## YOUR TASKS
A. In the forum discussion of Waterloo re-enactment pictures, do these statements agree with the text? Answer yes or no for each and quote the deciding words. (i) The writer plans to go to Waterloo again next week. (ii) In the new pictures, the mounted troop's saddle blankets neatly cover all the equipment. (iii) Mercer's journal mentions men with blackened faces.
B. According to the forum discussion of Waterloo re-enactment pictures, what had happened to the helmet fittings of the Union Brigade remnants after the battle?
C. Carry on the forum discussion of Waterloo re-enactment pictures with new writing that follows its last sentence.

## EXERCISE PASSAGE
▶

Still very nice pictures.
Cheers, Martin
 
An accurate period photo of Waterloo. It's ok no need to thank me. (y)

Platform's 1 & 2.jpg
 
I prefer the real deal, rather than re-enactors :)

I believe these guys are real veterans re-kitted at a later date in, as crf said, 3rd Empire tailored recreations. It is ironic that the real soldiers seemed to be less concerned about the total accuracy of these "costumes" than we, as modellers, are now.
I applaud the new book as a brave attempt to apply a little more realism than usual (although some of the "sitters" used look as old as the ones in the veteran set of pictures:p .
I have attended a few re-enactments (off to Waterloo again next week - Yipee!). What I do value in the use of re-enactment pictures as a resource, is that you see how the "sit" of equipment varies after a few hours of walking about in them. Look at these new pictures (which also seem to be pretty accurate too); note how the mounted troop's saddle blankets fail to nicely cover all the equipment as they generally do on commercial figures. Note how the crossbelts do not sit nice and squarely over the tunics. A little attention to these aspects would IMO always help improve the look of a model.
The level of accuracy in "what people looked like" will always be open to conjecture. I have recently re-read Mercers journal and he talks about men being caked in mud and having blackened faces. He describes the remnants of the Union Brigade after the battle as mustering in tattered clothing with helmet fittings having been lost or cut in two, etc. Most of us probably want a more conventional model rather than a tattered old tramp, but "the truth" probably lies somewhere in-between.

◀

## INPUT DATA

▶

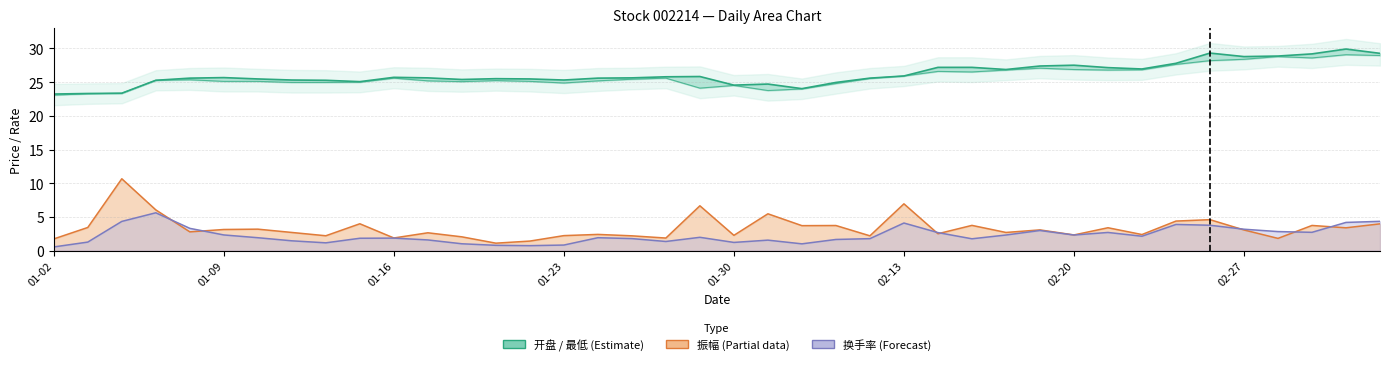

What is the average value of the 最低 series?

25.8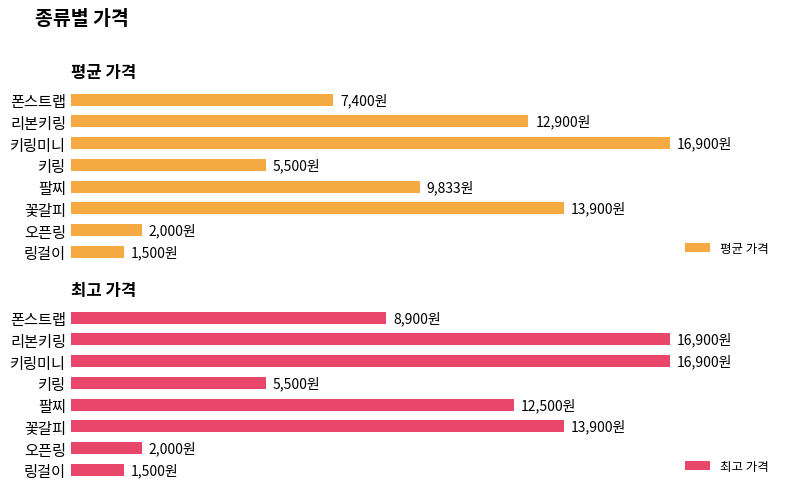

How many values in the 최고 가격 series are below 12500?

4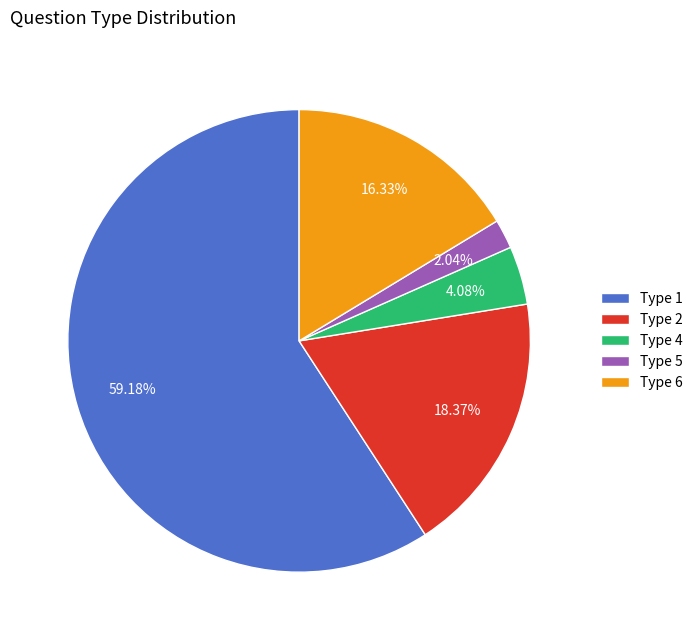

Which has a higher value, Type 6 or Type 4?

Type 6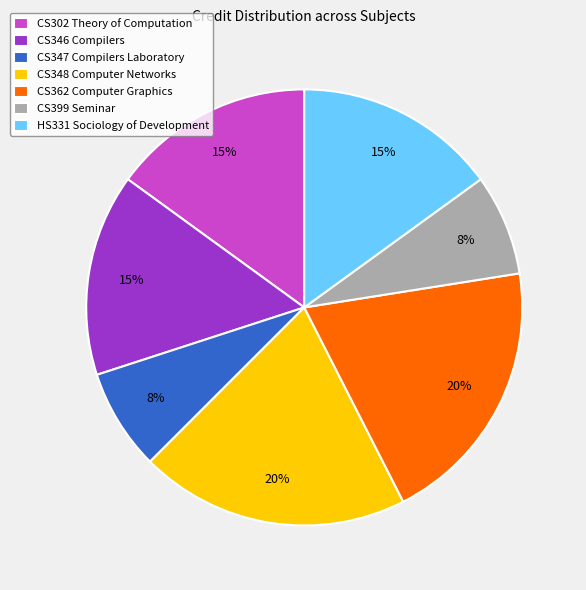

How many slices are in this pie chart?

7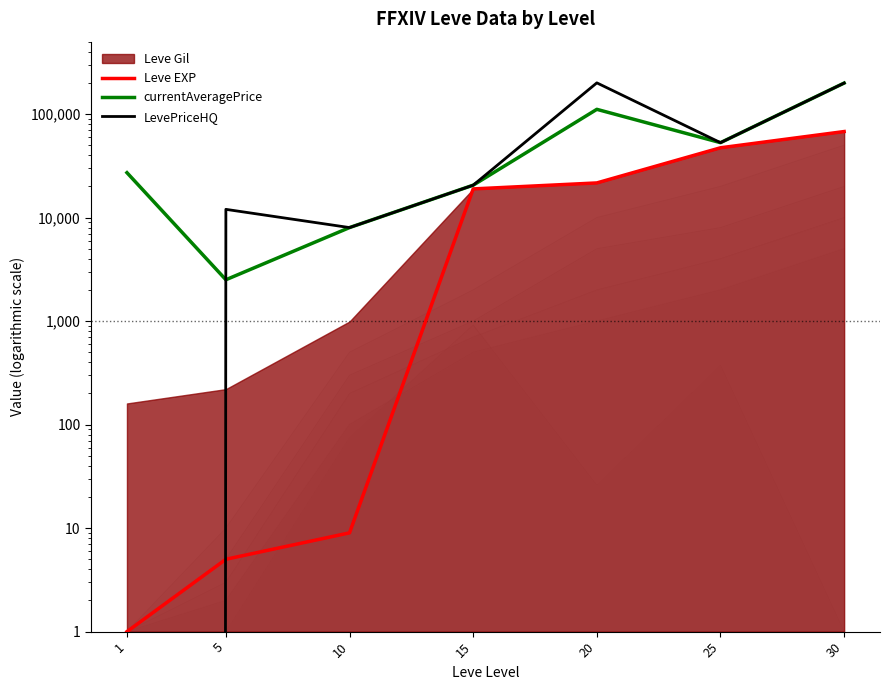

What is the value of the currentAveragePrice point at the 4th from the left?

20542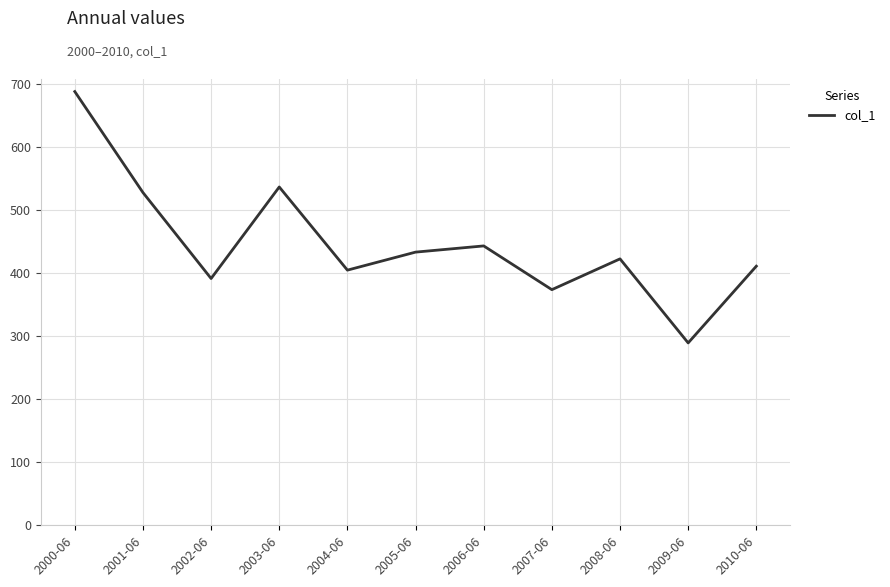

What is the greatest value displayed?

688.1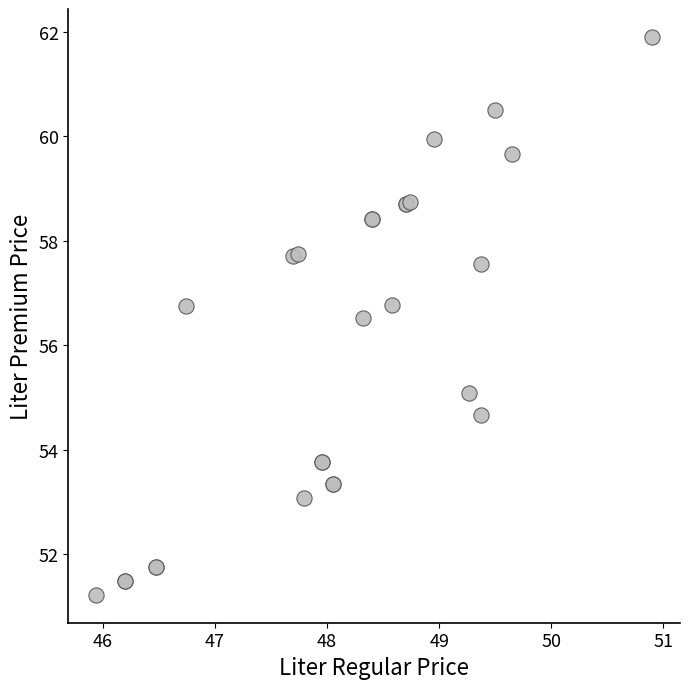

What Y value in the scatter plot is closest to 56?

56.5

◀

## ANSWERS TO THE PROBLEMS
A.
(i) Yes: "off to Waterloo again next week - Yipee!"
(ii) No: "the mounted troop's saddle blankets fail to nicely cover all the equipment"
(iii) Yes: "he talks about men being caked in mud and having blackened faces"

B. They had been lost or cut in two.

C.
 
David I agree with most of what you say, excep that the way your kit hangs on you depends on how you put it on.
When you wear issued kit for a while day and night you adjust it so that what happend in the portraits doesn't happen.
I am talking about infantry soldiers here first. I have never seen a soldier in an active role, on exercise or in action who's kit is insuch **** order.

Even as a young army cadet wearing men's kit, like the boy drummer, the adults tucked adjusted and helped you look like the real thing.

No actor on TV except veterans ever even wear a simple beret correctly.
Re-enactors, in 99 % of cases are a bag of crap at wearing uniform.
The onlky exception in my lifetime were the original Sabre society. No coincidence that they were martialled by ex forces senior ranks.
In the case of re-enactor cavalry I find it difficult to criticise their use of tack, all I know for sure is one example. During the filming of the 1970's movie the charge of the light brigade, the turkish soldiers and extras used for the cavalry mass found their kit flying everywhere the first time they hit above the canter. With waterbottle, haversack, pouchbelt etc conspiring to throttle the riders after 100 yards at pace. I feel that just serves to suggest the average trooper would have to accept being beaten up by his own kit before the enemy set-to !

Whenever I see reenactors I want to shake them and shout " put it on properly you disrepectful git".
If Martin Tabony is/has seen these photos I would love his opinion.

It just annoys the hell out of me that someone would go to the trouble of spending so much on highland dress to wear it like a potato sack.


Oh I feel so much better for letting all that out.
I'm going for a lie down now in a darkened kit bag and brasso some buttons.